Child-labor law got a lot more attention starting in 2023 after a wave of reporting showed migrant minors working overnight shifts at slaughterhouses, auto plants, and fast food chains. DOL enforcement actions have climbed every year since. For 2026, the agency has child-labor compliance listed as a top strategic priority, and the civil money penalty for a serious child-labor violation is $15,138 per minor involved. For employers, the rules haven't shifted much since the 1938 Fair Labor Standards Act, but enforcement and scrutiny have.
The FLSA Federal Baseline for Child Labor The FLSA sets three age bands. Workers under 14 can't generally be employed in non-agricultural work, with narrow exceptions for newspaper delivery, entertainment, and family businesses. Workers aged 14 and 15 can work limited hours in specific non-hazardous jobs, with hour limits during school days and school weeks. Workers aged 16 and 17 can work unlimited hours in most jobs, but 17 occupations classified as hazardous (roofing, operating certain machinery, mining) remain off-limits until age 18.
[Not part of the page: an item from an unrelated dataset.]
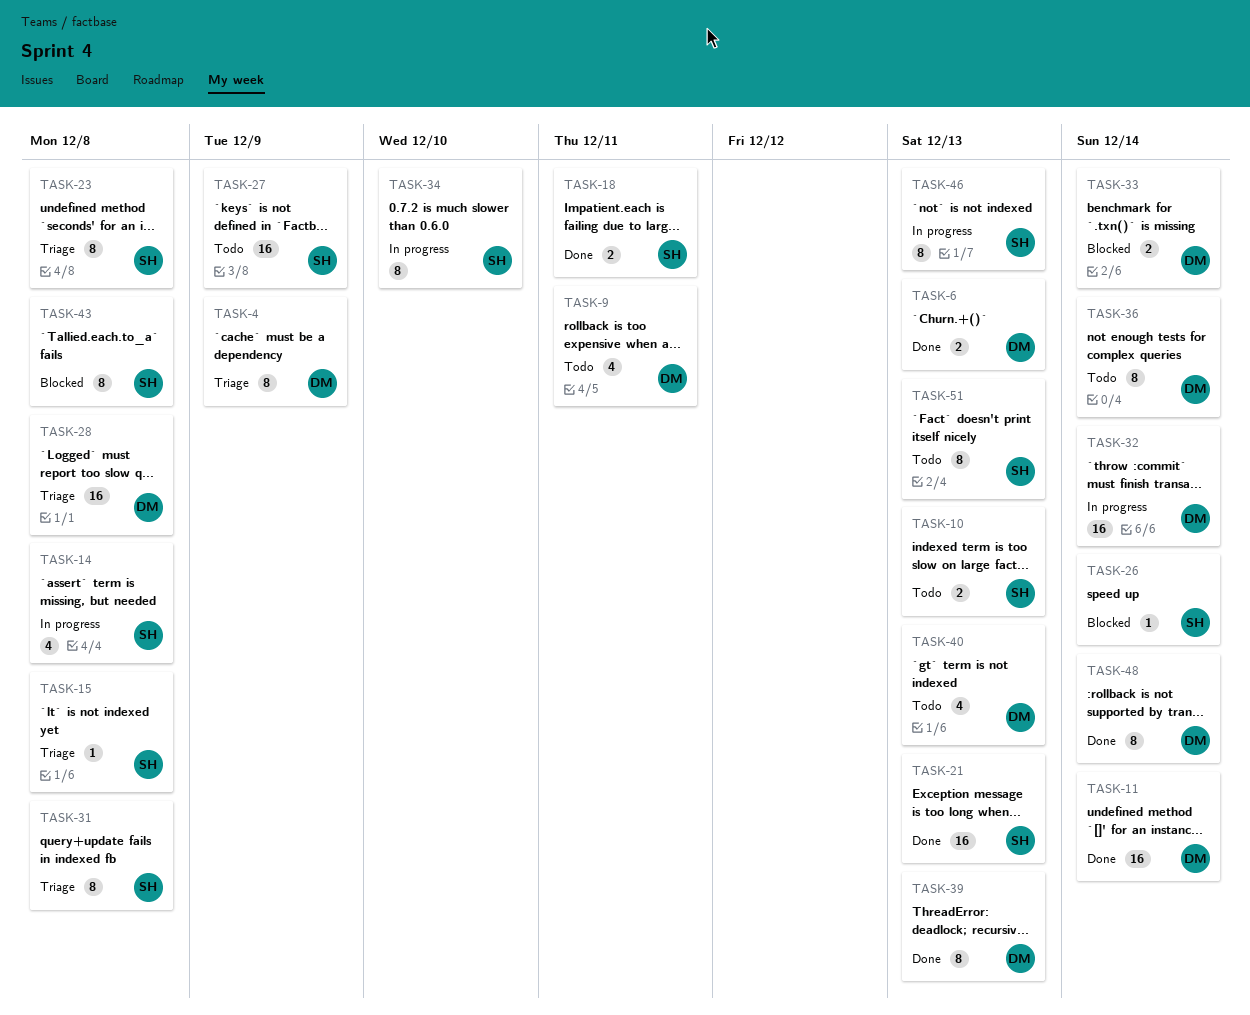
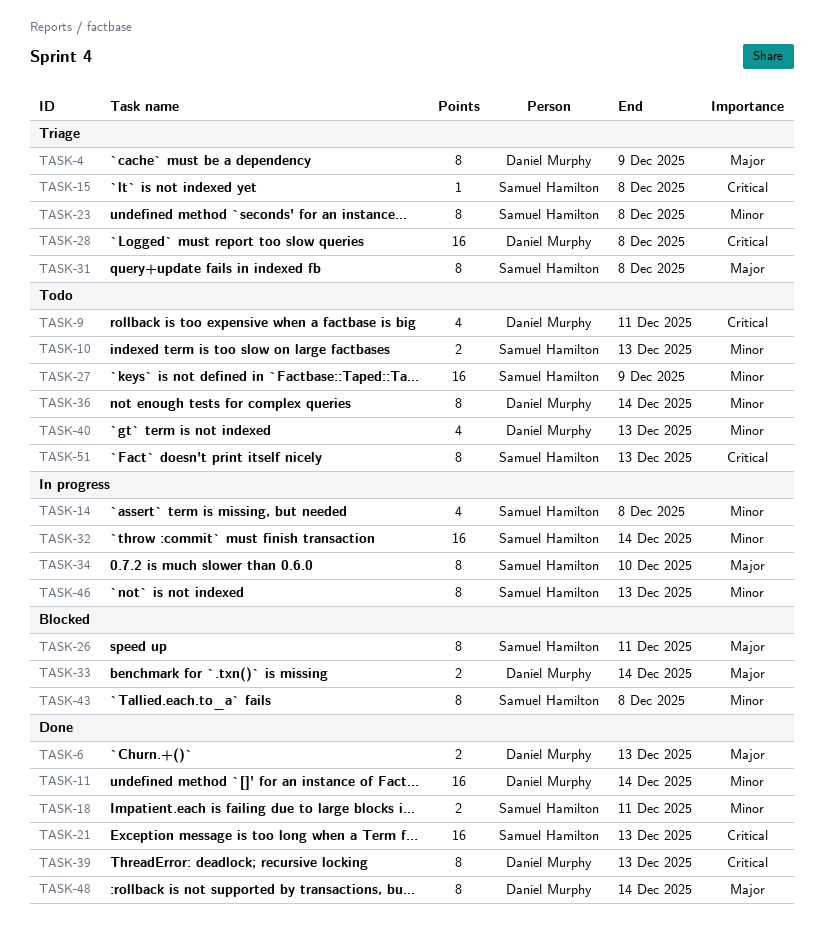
TASK-26, estimate: 1 -> 8
TASK-26, due: Dec 14 -> Dec 11
TASK-32, owner: Daniel Murphy -> Samuel Hamilton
The hour limits for 14 and 15-year-olds are specific: no more than 3 hours on a school day, 18 hours in a school week, 8 hours on a non-school day, and 40 hours in a non-school week. No work before 7 a.m. or after 7 p.m. during the school year (9 p.m. from June 1 to Labor Day).
State Laws That Go Beyond Federal Rules States set their own child-labor rules, and many are stricter than the FLSA. Some states lowered minimum ages in 2023 and 2024 (Iowa, Arkansas, Florida) while others raised penalties and tightened work permit rules (California, Washington, New Jersey). An employer with multi-state operations has to know both the federal floor and each state ceiling.
Work permit requirements vary. About 40 states require minors to obtain an employment certificate or "working papers" before starting a job, typically from the school district. Agricultural exemptions are broader than non-agricultural ones in most states.
What Counts as a Hazardous Job for Minors? The DOL publishes 17 Hazardous Occupation Orders covering non-agricultural work and 11 for agricultural work. The lists include operating power-driven meat processing equipment, roofing, excavation, driving motor vehicles as a primary duty, and working with certain chemicals. The full list sits at the DOL website, and the penalty for violations of these rules is higher than standard child-labor penalties.
Why Child-Labor Enforcement Surged in 2026 DOL child-labor enforcement actions increased over 40% in fiscal year 2024, and funding for inspectors expanded in the 2025 budget. Penalties escalate quickly when violations involve hazardous work or result in injury. A fatal workplace injury to a minor triggers maximum penalties and frequently criminal referrals.
Third-party staffing arrangements don't shield employers. The DOL routinely holds the ultimate employer jointly liable when staffing agencies supply underage workers, even if the direct hiring was handled by the agency. This matters especially in food processing, logistics, and construction.
Staying Ahead of Child-Labor Law Compliance The practical checklist: verify age documentation at hiring and keep it on file, know the specific hour and job restrictions for each age band, require work permits where state law mandates them, audit staffing agency relationships to confirm their own age verification practices, and train hiring managers on the hazardous occupation orders. Build child-labor compliance into the same onboarding workflow that handles I-9 verification.
The U.S. Department of Labor's Wage and Hour Division publishes current child-labor rules, fact sheets, and state-by-state guides at dol.gov/agencies/whd/youthrules . That's the first stop for any employer reviewing its child-labor law compliance, and the DOL's YouthRules initiative has age-specific guides employees and parents can use too.